GIVEN EXERCISE >>
Rewrite every line of the listing below as a JSON list of strings, one string per line, leaving out any blank lines.

SUPPLIED MATERIAL >>
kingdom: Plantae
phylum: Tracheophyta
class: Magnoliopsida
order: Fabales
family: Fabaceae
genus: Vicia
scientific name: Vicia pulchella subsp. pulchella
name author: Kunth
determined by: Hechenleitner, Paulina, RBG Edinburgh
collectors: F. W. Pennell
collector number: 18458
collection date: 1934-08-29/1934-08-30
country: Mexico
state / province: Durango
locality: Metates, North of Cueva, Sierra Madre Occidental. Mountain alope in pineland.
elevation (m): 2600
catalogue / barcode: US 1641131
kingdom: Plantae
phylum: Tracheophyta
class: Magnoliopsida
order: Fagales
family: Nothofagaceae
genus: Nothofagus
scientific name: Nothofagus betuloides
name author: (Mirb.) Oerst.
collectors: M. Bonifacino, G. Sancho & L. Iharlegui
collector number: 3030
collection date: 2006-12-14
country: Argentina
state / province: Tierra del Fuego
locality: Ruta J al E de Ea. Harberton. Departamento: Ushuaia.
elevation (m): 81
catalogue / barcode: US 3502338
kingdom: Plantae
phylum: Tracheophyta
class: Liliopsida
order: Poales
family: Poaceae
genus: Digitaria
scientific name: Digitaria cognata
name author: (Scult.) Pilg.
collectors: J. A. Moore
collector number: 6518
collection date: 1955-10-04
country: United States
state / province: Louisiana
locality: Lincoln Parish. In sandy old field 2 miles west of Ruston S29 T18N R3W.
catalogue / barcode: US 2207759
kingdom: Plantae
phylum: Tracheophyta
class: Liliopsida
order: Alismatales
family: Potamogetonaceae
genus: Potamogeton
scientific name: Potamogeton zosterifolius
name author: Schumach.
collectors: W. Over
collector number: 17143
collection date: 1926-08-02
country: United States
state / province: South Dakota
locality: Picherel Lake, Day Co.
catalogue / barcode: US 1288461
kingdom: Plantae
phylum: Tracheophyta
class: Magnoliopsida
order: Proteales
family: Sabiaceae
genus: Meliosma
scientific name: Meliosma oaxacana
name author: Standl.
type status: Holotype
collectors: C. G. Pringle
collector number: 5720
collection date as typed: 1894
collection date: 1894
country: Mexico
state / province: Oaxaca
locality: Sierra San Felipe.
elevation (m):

SOLUTION FOR THIS PROBLEM >>
[
  "kingdom: Plantae",
  "phylum: Tracheophyta",
  "class: Magnoliopsida",
  "order: Fabales",
  "family: Fabaceae",
  "genus: Vicia",
  "scientific name: Vicia pulchella subsp. pulchella",
  "name author: Kunth",
  "determined by: Hechenleitner, Paulina, RBG Edinburgh",
  "collectors: F. W. Pennell",
  "collector number: 18458",
  "collection date: 1934-08-29/1934-08-30",
  "country: Mexico",
  "state / province: Durango",
  "locality: Metates, North of Cueva, Sierra Madre Occidental. Mountain alope in pineland.",
  "elevation (m): 2600",
  "catalogue / barcode: US 1641131",
  "kingdom: Plantae",
  "phylum: Tracheophyta",
  "class: Magnoliopsida",
  "order: Fagales",
  "family: Nothofagaceae",
  "genus: Nothofagus",
  "scientific name: Nothofagus betuloides",
  "name author: (Mirb.) Oerst.",
  "collectors: M. Bonifacino, G. Sancho & L. Iharlegui",
  "collector number: 3030",
  "collection date: 2006-12-14",
  "country: Argentina",
  "state / province: Tierra del Fuego",
  "locality: Ruta J al E de Ea. Harberton. Departamento: Ushuaia.",
  "elevation (m): 81",
  "catalogue / barcode: US 3502338",
  "kingdom: Plantae",
  "phylum: Tracheophyta",
  "class: Liliopsida",
  "order: Poales",
  "family: Poaceae",
  "genus: Digitaria",
  "scientific name: Digitaria cognata",
  "name author: (Scult.) Pilg.",
  "collectors: J. A. Moore",
  "collector number: 6518",
  "collection date: 1955-10-04",
  "country: United States",
  "state / province: Louisiana",
  "locality: Lincoln Parish. In sandy old field 2 miles west of Ruston S29 T18N R3W.",
  "catalogue / barcode: US 2207759",
  "kingdom: Plantae",
  "phylum: Tracheophyta",
  "class: Liliopsida",
  "order: Alismatales",
  "family: Potamogetonaceae",
  "genus: Potamogeton",
  "scientific name: Potamogeton zosterifolius",
  "name author: Schumach.",
  "collectors: W. Over",
  "collector number: 17143",
  "collection date: 1926-08-02",
  "country: United States",
  "state / province: South Dakota",
  "locality: Picherel Lake, Day Co.",
  "catalogue / barcode: US 1288461",
  "kingdom: Plantae",
  "phylum: Tracheophyta",
  "class: Magnoliopsida",
  "order: Proteales",
  "family: Sabiaceae",
  "genus: Meliosma",
  "scientific name: Meliosma oaxacana",
  "name author: Standl.",
  "type status: Holotype",
  "collectors: C. G. Pringle",
  "collector number: 5720",
  "collection date as typed: 1894",
  "collection date: 1894",
  "country: Mexico",
  "state / province: Oaxaca",
  "locality: Sierra San Felipe.",
  "elevation (m):"
]